PROBLEM REQUIREMENTS: Transcribe the entries exactly. Start at the top, stop after the line with "in context of", and omit every picture.

Data items:
>>>>
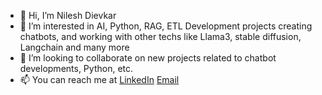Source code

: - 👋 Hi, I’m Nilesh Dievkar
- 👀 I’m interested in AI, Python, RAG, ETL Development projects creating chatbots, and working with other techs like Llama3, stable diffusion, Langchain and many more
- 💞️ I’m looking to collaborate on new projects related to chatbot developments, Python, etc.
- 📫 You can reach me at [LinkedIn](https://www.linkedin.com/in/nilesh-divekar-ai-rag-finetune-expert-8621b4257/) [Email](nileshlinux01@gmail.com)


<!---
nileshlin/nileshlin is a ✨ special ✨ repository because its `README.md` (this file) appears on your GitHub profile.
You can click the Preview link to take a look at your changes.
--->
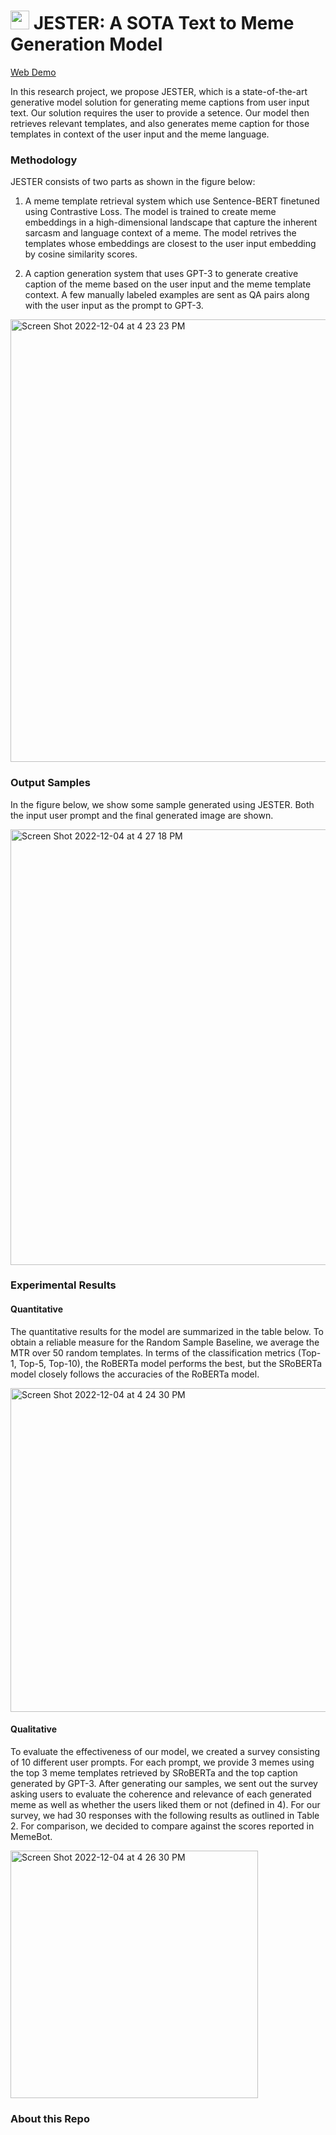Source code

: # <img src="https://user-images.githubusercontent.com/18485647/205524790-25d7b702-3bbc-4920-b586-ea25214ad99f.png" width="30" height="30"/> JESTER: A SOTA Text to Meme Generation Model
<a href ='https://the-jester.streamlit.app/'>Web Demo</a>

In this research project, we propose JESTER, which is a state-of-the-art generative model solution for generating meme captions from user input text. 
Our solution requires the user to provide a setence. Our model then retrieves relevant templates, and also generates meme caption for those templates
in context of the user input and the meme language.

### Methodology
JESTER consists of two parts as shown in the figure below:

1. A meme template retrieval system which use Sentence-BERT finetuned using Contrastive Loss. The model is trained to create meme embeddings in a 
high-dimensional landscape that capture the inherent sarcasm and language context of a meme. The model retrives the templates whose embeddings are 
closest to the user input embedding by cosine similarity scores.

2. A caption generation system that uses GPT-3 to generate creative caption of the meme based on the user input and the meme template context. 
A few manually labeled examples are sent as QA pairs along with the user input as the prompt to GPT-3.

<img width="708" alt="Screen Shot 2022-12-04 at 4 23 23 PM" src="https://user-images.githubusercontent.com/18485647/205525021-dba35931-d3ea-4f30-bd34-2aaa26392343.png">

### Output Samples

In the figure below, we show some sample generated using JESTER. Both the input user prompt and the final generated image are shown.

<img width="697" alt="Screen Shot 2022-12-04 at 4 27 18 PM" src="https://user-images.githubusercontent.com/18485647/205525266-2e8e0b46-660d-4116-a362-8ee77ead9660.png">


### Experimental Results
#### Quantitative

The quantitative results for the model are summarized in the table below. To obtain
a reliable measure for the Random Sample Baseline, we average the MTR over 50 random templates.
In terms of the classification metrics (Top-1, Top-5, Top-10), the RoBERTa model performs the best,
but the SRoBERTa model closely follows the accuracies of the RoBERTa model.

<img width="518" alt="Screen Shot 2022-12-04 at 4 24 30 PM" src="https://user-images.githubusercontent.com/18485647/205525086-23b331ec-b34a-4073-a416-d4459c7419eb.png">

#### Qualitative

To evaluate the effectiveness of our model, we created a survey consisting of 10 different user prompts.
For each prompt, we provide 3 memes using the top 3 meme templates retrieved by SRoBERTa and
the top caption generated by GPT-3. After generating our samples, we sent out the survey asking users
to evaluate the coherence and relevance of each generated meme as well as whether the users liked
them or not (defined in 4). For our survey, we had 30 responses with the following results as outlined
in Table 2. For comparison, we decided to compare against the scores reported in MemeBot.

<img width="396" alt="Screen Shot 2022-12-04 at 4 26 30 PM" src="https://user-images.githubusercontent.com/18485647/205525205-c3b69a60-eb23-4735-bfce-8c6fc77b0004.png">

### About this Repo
<<<<
EXERCISE RESPONSE:
Source code

: - 👋 Hi, I’m Nilesh Dievkar
- 👀 I’m interested in AI, Python, RAG, ETL Development projects creating chatbots, and working with other techs like Llama3, stable diffusion, Langchain and many more
- 💞️ I’m looking to collaborate on new projects related to chatbot developments, Python, etc.
- 📫 You can reach me at [LinkedIn](https://www.linkedin.com/in/nilesh-divekar-ai-rag-finetune-expert-8621b4257/) [Email](nileshlinux01@gmail.com)


<!---
nileshlin/nileshlin is a ✨ special ✨ repository because its `README.md` (this file) appears on your GitHub profile.
You can click the Preview link to take a look at your changes.
--->
Source code

: # <img src="https://user-images.githubusercontent.com/18485647/205524790-25d7b702-3bbc-4920-b586-ea25214ad99f.png" width="30" height="30"/> JESTER: A SOTA Text to Meme Generation Model
<a href ='https://the-jester.streamlit.app/'>Web Demo</a>

In this research project, we propose JESTER, which is a state-of-the-art generative model solution for generating meme captions from user input text. 
Our solution requires the user to provide a setence. Our model then retrieves relevant templates, and also generates meme caption for those templates
in context of the user input and the meme language.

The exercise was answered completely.